August 16, 2007

Scrap yard fire forces traffic away from tunnel

A multiple-alarm fire at a South Baltimore scrap yard last night caused Maryland Transportation Authority Police to divert late-night traffic approaching the Harbor Tunnel for more than an hour onto other routes.

Reported at 9:43 p.m., the fire in the Fairfield area sent heavy smoke across a bridge near Frankfurst Avenue south of the Interstate 895 toll plaza, said Cpl. Jonathan Green, a Transportation Authority Police spokesman.

Chief Kevin Cartwright, a Fire Department spokesman, said the fire broke out at Baltimore Scrap Yard in the 1600 block of Carbon Ave. and involved a scrap heap more than 40 feet tall. He said junked cars, water heaters, refrigerators, oil drums and an assortment of other metal products were burning.

Because of the fire's intensity, a nearby vat containing 100,000 gallons of fuel initially caused concern, Cartwright said. But the fuel was later considered not to be a threat because it was 250 feet from the blaze, he said.

There were no injuries and nearby houses and industries were not at risk.

Green said northbound I-895 traffic was forced to make a U-turn at the toll plaza and was put onto Childs Street. From there, traffic used Hanover Street in Brooklyn and was directed onto northbound I-95. Southbound I-895 traffic was diverted onto Keith Avenue and then southbound I-95, Green said.

The fire was under control at 11:14 p.m., fire officials said. Traffic patterns returned to normal by 11:20 p.m., Green said.

Richard Irwin


: Federal court

Aberdeen man sentenced in scheme

An Aberdeen man was sentenced yesterday to two years and three months in prison for lying on financial documents, an act that caused the nation's export-import credit agency to lose $6.4 million, federal prosecutors said.

In April, Kweku Wiredu Acquah, 62, pleaded guilty in U.S. District Court in Baltimore to making a false statement on a loan and credit application.

Prosecutors said he falsely claimed that buyers paid Bedford International, a company he ran and was on North Charles Street in Baltimore, a 15 percent down payment to export heavy machinery to Africa. He was then able to obtain government backing for loans.

"As a result of Mr. Acquah's financial scheme, the U.S. government was misled into guaranteeing loans to foreigners at the expense of U.S. taxpayer dollars," Maryland U.S. Attorney Rod J. Rosenstein said in a statement.


Murder charges dropped; man freed A suspect in a killing who was mistakenly released from custody in May had his charges dropped by prosecutors, a spokeswoman for the city state's attorney's office said yesterday.

Margaret T. Burns, the spokeswoman, said prosecutors did not have enough evidence to proceed with a case against James C. Burton, charged with killing Aaron Godbolt, 23, in March 2006 as Godbolt stood on Reisterstown Road in Northwest Baltimore.

The first trial for Burton ended in a hung jury and had been scheduled for retrial Tuesday.

Burton had been held without bail since his arrest last year and was in the state prison system because he also was serving the remaining years on a drug conviction. He was inadvertently released, prison officials said, when his drug sentence ran out and paperwork ordering him held pending his murder trial could not be found.

Shortly after his release, prosecutors notified Burton's attorney, and Burton turned himself in. Burns said Burton has now been freed from custody.

West side

Man, 25, who fell to his death is named

The man who was killed Tuesday after he fell off a bridge over U.S. 40 in West Baltimore while fleeing from police officers was identified yesterday as a 25-year-old city man.

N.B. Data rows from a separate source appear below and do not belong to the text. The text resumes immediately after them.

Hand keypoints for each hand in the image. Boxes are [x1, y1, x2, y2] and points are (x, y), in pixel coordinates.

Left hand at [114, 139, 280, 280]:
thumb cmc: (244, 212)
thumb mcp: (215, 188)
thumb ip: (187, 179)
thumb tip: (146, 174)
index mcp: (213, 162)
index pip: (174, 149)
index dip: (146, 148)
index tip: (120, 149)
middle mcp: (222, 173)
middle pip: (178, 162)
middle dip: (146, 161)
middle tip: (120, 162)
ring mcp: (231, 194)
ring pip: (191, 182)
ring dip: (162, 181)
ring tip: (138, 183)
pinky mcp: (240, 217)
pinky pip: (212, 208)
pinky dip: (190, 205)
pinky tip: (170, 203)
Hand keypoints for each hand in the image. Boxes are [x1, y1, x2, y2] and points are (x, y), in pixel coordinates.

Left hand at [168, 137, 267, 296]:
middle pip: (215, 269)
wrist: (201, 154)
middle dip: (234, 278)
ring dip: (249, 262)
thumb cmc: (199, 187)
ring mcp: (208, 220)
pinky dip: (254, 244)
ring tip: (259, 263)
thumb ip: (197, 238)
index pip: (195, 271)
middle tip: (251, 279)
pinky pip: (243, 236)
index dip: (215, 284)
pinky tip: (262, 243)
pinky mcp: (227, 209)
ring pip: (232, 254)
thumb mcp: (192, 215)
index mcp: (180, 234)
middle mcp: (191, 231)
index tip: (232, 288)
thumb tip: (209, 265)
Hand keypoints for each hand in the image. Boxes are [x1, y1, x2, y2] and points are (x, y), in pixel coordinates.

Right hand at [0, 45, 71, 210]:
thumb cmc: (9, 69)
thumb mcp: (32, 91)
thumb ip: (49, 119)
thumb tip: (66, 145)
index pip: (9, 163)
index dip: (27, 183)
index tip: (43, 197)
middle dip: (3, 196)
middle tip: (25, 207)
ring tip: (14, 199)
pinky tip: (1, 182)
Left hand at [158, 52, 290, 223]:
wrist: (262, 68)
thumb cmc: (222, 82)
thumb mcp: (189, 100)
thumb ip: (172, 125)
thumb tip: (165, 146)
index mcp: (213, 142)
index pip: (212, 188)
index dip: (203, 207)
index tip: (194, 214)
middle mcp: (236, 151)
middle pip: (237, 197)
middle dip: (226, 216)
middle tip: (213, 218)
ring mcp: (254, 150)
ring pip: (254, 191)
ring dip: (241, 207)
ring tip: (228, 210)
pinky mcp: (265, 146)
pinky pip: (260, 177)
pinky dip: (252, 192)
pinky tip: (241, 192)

A police spokeswoman said John Gideon Cook ran from uniformed officers who were about to stop him on suspicion of being armed in the 1800 block of Harlem Ave. Cook ran, climbed over a chain link fence along the U.S. 40 bridge and tried to maneuver along a wall when he fell 50 feet, police said.

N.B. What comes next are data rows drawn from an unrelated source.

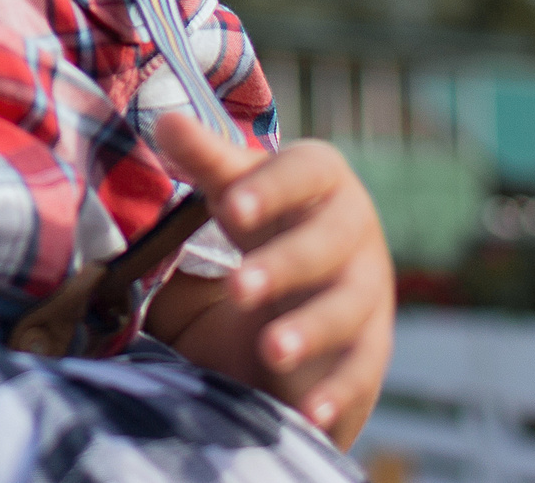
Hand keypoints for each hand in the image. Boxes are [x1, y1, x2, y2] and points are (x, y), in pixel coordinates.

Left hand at [149, 116, 395, 446]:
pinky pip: (360, 372)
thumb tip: (164, 118)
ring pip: (347, 310)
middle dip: (284, 266)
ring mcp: (367, 291)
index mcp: (322, 180)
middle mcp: (354, 232)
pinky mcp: (369, 348)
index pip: (303, 174)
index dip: (270, 189)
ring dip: (311, 330)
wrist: (314, 279)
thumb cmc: (267, 217)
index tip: (230, 205)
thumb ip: (203, 158)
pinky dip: (336, 393)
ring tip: (271, 351)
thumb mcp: (237, 188)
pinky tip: (310, 415)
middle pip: (326, 246)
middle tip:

Cook was then struck by a motorist who could not swerve in time to avoid him, police said.

Police said Cook was in possession of a Taurus .357 Magnum handgun. He was on probation through mid-2008 after being convicted of second-degree assault four years ago, court records show.

Gus G. Sentementes

Check fraud

Former claims adjustor sentenced

A former insurance claims adjustor was sentenced yesterday to five years' probation and ordered to perform 500 hours of community service for her role in a scheme to steal fraudulent workers' compensation checks, according to the Maryland attorney general's office.

Prosecutors said that Baltimore Circuit Judge John M. Glynn also gave Natalie L. Mack, 40, a 15-year suspended prison sentence and ordered her to pay $153,000 in restitution.

Mack, a CompManagement Inc. employee, worked with Andre Stover, a former Baltimore police officer, in securing fraudulent disability and medical payment checks, prosecutors said. Stover has pleaded guilty.